Things to do →
• 1. In the Matalan note, at what price are the additional Matalan SSNs being bought?
• 2. Reproduce the part of the Matalan note starting with "The bet with" and going on through "be further away.".

Matalan - The bet
All,
Please find our substantially updated analysis of Matalan here.
The bet with Matalan is mean reversion. If it happens within three years, then the bonds return 23%. But we write “happens”, because it requires the return of the great British consumer, which is a reasonable assumption, but is ultimately outside management’s control. So would an equity return compensate for the risk? Is all of the SSN equity anyway?
Investment Rationale:
- We continue to hold ca. 0.5% of NAV in Matalan shares and just under 1% in the SSNs. We are buying another 3% of Matalan SSNs at 76.5c/€ for a 23% yield to maturity. The latest cash injection has also postponed the maturities of the smaller S. Sr. / Priority tranches to give three years of runway. The bet is that UK retail normalises somewhat in that time to allow the company to refinance. The exit for the equity could be further away.
- The bet is an equity-natured bet on the improvement of top line, which in turn is mostly a macro derivative. However, we do not consider all of the SSNs to be equity, even in a restructuring scenario. So the 23% YTM, including a 10% cash coupon is highly attractive for a trade that essentially only aims at mean reversion.

Entries →
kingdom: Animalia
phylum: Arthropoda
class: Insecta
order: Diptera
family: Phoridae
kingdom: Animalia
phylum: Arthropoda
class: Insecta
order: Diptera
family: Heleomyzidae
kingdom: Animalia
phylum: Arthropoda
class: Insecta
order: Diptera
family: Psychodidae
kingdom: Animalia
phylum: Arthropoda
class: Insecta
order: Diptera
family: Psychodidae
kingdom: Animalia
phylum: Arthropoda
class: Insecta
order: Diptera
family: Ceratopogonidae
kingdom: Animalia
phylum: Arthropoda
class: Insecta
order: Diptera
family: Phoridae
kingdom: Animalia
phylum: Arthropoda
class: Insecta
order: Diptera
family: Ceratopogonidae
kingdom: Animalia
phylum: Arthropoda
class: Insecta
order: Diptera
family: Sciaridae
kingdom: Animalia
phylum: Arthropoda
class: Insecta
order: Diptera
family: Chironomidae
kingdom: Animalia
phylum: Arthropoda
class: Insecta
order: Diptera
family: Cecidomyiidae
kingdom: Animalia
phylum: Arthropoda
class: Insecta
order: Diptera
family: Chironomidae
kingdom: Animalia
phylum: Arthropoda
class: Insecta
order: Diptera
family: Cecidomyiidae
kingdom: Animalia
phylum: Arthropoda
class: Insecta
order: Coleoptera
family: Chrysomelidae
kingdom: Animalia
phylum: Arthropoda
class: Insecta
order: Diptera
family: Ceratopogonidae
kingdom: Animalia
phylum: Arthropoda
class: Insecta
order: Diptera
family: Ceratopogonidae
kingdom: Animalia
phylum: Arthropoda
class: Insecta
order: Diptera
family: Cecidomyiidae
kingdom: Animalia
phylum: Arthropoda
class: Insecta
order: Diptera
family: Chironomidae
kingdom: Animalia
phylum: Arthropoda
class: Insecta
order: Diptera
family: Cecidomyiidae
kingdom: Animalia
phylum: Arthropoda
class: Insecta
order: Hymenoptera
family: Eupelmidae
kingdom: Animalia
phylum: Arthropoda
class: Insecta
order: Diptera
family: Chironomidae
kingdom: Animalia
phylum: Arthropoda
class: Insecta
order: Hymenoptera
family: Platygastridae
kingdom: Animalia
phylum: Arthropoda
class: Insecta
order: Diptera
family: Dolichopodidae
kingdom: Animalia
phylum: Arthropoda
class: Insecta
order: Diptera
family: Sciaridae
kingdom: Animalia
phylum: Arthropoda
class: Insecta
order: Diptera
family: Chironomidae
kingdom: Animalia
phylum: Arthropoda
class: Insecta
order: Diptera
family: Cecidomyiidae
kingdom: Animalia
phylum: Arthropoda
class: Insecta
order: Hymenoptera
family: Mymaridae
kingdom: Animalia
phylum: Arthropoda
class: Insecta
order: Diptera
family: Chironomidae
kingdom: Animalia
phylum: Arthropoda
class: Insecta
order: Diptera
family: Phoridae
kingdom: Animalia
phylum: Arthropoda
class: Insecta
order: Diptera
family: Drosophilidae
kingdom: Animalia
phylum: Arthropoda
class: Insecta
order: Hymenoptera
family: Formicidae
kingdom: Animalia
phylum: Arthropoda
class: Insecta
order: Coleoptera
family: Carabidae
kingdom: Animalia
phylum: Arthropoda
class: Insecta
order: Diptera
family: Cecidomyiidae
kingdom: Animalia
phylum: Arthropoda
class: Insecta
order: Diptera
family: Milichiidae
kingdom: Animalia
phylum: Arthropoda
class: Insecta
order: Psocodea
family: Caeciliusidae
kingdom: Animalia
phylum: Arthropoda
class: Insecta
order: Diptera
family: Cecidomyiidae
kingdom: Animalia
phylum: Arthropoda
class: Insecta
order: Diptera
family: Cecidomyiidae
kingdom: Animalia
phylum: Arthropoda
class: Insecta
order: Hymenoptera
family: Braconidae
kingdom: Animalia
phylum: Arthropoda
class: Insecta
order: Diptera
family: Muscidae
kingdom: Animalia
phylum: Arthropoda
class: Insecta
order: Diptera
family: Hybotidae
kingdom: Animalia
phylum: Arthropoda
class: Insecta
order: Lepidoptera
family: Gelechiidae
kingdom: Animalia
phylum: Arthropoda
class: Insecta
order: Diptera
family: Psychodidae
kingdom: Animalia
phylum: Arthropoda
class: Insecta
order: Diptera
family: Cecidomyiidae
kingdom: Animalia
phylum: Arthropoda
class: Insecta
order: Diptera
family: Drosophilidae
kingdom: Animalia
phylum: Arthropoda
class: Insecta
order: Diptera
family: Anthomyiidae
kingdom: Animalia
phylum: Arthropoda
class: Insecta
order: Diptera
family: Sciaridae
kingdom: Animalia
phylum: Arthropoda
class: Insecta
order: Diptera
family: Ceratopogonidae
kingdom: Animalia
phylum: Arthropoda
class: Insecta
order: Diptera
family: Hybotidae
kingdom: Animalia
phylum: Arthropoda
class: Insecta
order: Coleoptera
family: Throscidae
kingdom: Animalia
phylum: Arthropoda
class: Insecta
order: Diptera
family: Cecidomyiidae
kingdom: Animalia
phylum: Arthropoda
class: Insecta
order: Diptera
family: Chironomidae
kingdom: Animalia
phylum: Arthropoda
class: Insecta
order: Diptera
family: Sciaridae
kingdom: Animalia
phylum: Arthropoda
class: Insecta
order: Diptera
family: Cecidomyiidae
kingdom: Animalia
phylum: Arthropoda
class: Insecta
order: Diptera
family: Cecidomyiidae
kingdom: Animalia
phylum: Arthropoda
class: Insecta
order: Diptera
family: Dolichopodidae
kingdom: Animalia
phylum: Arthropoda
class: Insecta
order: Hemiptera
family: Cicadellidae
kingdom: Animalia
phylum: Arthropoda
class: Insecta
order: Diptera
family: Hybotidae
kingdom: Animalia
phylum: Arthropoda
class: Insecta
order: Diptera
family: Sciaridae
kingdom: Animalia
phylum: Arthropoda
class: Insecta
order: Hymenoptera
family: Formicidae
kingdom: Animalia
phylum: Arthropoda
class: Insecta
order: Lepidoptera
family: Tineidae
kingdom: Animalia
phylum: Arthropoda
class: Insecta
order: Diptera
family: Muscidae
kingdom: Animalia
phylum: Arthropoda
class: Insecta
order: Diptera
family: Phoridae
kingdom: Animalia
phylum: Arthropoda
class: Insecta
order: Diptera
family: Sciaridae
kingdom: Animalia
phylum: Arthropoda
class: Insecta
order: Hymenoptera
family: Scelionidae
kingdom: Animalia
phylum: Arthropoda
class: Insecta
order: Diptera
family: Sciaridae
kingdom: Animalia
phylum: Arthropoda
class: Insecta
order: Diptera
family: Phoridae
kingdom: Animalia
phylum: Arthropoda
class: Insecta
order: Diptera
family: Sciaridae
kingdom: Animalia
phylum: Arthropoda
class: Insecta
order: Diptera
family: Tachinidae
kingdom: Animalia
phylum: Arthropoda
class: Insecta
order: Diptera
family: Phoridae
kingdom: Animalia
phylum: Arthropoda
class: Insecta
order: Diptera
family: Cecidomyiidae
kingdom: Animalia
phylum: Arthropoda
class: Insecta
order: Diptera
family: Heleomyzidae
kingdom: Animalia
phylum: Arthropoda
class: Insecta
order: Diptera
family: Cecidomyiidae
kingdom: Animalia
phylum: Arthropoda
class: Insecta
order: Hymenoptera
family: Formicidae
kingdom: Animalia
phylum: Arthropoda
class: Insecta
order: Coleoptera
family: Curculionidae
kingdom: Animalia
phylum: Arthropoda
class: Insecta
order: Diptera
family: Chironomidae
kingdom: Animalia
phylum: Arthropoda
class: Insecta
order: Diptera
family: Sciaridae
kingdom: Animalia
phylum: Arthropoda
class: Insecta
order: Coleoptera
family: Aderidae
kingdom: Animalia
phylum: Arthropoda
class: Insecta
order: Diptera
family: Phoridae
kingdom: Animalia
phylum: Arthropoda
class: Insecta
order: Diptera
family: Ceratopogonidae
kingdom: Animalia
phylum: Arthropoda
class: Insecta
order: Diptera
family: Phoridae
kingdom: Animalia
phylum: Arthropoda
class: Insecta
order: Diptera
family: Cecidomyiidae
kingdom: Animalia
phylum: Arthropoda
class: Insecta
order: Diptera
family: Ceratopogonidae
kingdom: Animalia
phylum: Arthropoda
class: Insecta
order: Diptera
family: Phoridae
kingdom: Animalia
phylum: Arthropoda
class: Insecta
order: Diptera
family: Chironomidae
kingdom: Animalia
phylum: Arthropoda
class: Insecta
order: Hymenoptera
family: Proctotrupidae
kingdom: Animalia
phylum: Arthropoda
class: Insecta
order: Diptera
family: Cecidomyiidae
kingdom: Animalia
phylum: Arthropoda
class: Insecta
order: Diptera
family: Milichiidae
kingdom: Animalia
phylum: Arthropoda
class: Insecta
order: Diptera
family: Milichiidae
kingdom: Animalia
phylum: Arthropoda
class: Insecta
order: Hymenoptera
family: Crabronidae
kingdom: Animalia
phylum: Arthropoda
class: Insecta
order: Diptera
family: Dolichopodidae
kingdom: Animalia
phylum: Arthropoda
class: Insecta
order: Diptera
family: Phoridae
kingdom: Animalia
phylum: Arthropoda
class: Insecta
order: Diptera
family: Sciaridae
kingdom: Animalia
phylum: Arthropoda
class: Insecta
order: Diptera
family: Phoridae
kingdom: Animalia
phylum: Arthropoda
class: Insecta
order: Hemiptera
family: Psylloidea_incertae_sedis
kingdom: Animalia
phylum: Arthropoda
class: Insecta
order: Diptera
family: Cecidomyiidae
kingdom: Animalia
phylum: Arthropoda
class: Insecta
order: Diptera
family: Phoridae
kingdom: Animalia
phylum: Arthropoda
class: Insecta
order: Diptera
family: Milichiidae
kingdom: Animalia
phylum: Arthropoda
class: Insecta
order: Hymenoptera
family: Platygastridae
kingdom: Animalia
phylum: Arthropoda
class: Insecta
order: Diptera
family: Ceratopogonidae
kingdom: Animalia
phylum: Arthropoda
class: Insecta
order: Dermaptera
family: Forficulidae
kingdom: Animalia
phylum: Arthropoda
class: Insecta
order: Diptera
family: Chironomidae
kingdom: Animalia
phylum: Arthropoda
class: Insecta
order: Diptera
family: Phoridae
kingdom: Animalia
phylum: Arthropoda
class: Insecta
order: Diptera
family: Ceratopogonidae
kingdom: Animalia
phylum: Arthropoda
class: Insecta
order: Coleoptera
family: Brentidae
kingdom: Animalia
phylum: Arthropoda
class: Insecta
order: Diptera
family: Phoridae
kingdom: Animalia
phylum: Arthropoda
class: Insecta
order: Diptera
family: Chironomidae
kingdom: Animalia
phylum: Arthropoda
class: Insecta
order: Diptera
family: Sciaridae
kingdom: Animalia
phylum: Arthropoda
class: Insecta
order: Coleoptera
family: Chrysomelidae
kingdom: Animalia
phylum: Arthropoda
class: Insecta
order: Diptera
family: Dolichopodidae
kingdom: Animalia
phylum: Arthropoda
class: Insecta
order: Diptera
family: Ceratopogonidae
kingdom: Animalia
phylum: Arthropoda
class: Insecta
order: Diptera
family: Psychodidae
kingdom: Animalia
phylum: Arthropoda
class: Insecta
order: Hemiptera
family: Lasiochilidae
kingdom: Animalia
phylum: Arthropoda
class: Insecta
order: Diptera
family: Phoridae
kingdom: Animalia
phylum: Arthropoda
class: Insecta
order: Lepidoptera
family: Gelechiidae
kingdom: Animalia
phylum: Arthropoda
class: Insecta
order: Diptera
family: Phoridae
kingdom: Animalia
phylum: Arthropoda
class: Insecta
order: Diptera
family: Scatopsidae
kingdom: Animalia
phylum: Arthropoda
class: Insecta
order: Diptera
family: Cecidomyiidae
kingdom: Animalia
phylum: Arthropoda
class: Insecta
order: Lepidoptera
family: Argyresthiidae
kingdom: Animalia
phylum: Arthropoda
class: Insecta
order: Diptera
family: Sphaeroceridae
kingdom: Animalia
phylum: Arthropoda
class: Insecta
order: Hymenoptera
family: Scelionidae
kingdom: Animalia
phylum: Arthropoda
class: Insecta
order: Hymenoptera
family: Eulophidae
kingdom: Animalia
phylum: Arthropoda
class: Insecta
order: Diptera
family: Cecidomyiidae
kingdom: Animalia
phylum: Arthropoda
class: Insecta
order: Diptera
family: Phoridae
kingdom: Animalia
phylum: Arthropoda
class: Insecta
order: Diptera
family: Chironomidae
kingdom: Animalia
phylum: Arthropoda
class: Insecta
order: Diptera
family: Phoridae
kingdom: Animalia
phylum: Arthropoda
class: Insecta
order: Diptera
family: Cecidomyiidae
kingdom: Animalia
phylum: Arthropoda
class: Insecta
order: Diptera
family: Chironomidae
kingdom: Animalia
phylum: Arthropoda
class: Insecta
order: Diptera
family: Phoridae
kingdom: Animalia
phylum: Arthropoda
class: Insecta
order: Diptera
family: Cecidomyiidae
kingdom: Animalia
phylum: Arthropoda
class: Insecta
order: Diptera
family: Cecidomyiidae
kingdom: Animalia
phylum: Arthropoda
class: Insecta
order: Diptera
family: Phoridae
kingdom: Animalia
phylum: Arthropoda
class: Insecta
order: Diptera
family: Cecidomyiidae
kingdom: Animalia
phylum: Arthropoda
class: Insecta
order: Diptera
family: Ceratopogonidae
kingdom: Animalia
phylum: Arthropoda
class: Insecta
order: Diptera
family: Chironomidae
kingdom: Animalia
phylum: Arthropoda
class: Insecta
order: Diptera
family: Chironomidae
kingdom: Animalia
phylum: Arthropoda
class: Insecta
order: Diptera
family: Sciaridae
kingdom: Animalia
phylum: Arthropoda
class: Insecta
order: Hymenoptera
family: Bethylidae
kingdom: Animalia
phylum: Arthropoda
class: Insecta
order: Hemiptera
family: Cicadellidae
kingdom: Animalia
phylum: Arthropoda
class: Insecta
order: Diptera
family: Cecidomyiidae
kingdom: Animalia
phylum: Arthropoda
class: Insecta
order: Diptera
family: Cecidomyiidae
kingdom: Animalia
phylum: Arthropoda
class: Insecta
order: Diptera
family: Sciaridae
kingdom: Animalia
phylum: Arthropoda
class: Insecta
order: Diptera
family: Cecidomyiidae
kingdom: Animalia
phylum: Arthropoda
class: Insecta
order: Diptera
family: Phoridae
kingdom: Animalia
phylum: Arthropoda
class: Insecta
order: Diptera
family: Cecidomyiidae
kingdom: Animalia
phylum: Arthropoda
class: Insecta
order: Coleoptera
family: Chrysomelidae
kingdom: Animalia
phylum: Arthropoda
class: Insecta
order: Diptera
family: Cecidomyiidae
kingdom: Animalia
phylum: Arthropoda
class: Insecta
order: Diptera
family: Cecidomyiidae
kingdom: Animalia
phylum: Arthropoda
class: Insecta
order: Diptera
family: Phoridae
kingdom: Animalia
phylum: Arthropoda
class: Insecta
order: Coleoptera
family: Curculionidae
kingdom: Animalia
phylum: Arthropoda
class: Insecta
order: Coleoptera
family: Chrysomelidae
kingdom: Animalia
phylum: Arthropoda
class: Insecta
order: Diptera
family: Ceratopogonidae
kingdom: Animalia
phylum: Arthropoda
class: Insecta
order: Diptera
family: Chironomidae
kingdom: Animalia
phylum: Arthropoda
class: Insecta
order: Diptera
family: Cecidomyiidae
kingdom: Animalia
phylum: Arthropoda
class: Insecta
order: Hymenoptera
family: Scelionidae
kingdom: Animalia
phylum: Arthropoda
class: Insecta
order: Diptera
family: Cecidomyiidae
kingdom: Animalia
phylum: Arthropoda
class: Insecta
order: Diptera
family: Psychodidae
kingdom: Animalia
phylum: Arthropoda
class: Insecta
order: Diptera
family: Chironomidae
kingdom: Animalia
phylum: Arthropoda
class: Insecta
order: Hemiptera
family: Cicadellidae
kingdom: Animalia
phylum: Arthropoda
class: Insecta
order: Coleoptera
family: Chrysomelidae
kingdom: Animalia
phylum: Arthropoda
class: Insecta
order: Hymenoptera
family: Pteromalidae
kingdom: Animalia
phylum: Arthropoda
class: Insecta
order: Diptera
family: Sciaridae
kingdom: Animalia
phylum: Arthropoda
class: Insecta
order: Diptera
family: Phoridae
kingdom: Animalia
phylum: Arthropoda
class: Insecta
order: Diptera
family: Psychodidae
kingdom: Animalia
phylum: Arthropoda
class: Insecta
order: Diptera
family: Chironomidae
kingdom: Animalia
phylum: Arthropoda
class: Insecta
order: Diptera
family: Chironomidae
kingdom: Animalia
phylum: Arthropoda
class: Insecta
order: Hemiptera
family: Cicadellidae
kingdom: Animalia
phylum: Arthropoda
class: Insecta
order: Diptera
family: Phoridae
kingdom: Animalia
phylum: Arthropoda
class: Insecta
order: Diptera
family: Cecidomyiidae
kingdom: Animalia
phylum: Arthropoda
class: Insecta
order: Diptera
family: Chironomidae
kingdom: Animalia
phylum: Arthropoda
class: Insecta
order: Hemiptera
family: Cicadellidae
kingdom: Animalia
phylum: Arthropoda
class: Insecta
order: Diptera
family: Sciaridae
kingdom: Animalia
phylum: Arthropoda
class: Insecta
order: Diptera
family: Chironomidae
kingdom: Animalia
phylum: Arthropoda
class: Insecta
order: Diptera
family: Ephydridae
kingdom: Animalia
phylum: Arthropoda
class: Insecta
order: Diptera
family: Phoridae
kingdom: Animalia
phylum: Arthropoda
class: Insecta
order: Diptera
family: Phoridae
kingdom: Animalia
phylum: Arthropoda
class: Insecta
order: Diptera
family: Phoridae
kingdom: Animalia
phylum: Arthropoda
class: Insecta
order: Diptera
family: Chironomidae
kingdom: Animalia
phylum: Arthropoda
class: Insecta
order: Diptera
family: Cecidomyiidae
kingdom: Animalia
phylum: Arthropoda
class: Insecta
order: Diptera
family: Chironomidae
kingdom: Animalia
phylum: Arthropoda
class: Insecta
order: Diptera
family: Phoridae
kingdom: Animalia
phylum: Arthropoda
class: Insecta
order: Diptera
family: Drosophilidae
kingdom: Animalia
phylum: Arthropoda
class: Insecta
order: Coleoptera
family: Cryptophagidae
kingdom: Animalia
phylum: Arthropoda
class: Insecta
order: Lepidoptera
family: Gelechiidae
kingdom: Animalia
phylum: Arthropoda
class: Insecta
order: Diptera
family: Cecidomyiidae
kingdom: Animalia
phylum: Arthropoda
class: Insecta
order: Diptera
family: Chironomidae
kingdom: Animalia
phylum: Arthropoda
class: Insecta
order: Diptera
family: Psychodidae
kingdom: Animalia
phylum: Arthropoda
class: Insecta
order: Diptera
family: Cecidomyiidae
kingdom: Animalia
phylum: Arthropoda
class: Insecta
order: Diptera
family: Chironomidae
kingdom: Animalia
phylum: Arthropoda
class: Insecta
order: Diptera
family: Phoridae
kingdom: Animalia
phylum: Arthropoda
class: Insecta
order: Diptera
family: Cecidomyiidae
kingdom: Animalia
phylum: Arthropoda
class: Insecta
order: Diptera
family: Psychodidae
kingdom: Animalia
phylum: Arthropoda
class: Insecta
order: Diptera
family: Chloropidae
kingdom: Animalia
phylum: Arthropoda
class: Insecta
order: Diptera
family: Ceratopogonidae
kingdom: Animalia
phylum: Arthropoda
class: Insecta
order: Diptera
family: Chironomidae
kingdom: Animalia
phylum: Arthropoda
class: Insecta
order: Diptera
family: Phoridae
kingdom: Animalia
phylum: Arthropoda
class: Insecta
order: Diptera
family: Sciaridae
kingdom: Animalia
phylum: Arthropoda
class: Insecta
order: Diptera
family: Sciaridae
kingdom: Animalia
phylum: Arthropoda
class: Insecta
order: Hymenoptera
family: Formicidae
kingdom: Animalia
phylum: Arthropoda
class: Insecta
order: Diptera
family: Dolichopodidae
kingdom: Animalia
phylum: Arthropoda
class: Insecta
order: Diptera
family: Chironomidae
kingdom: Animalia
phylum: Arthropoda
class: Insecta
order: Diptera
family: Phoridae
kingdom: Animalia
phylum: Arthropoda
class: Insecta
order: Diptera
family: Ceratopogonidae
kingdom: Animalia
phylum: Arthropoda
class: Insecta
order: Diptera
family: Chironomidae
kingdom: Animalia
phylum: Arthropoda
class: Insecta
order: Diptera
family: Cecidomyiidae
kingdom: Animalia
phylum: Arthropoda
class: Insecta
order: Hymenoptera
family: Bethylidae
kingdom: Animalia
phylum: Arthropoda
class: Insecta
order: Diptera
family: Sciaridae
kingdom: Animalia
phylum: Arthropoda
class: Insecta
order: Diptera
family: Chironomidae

Outputs for the tasks →
• 1. 76.5c/€

• 2.
The bet with Matalan is mean reversion. If it happens within three years, then the bonds return 23%. But we write “happens”, because it requires the return of the great British consumer, which is a reasonable assumption, but is ultimately outside management’s control. So would an equity return compensate for the risk? Is all of the SSN equity anyway?
Investment Rationale:
- We continue to hold ca. 0.5% of NAV in Matalan shares and just under 1% in the SSNs. We are buying another 3% of Matalan SSNs at 76.5c/€ for a 23% yield to maturity. The latest cash injection has also postponed the maturities of the smaller S. Sr. / Priority tranches to give three years of runway. The bet is that UK retail normalises somewhat in that time to allow the company to refinance. The exit for the equity could be further away.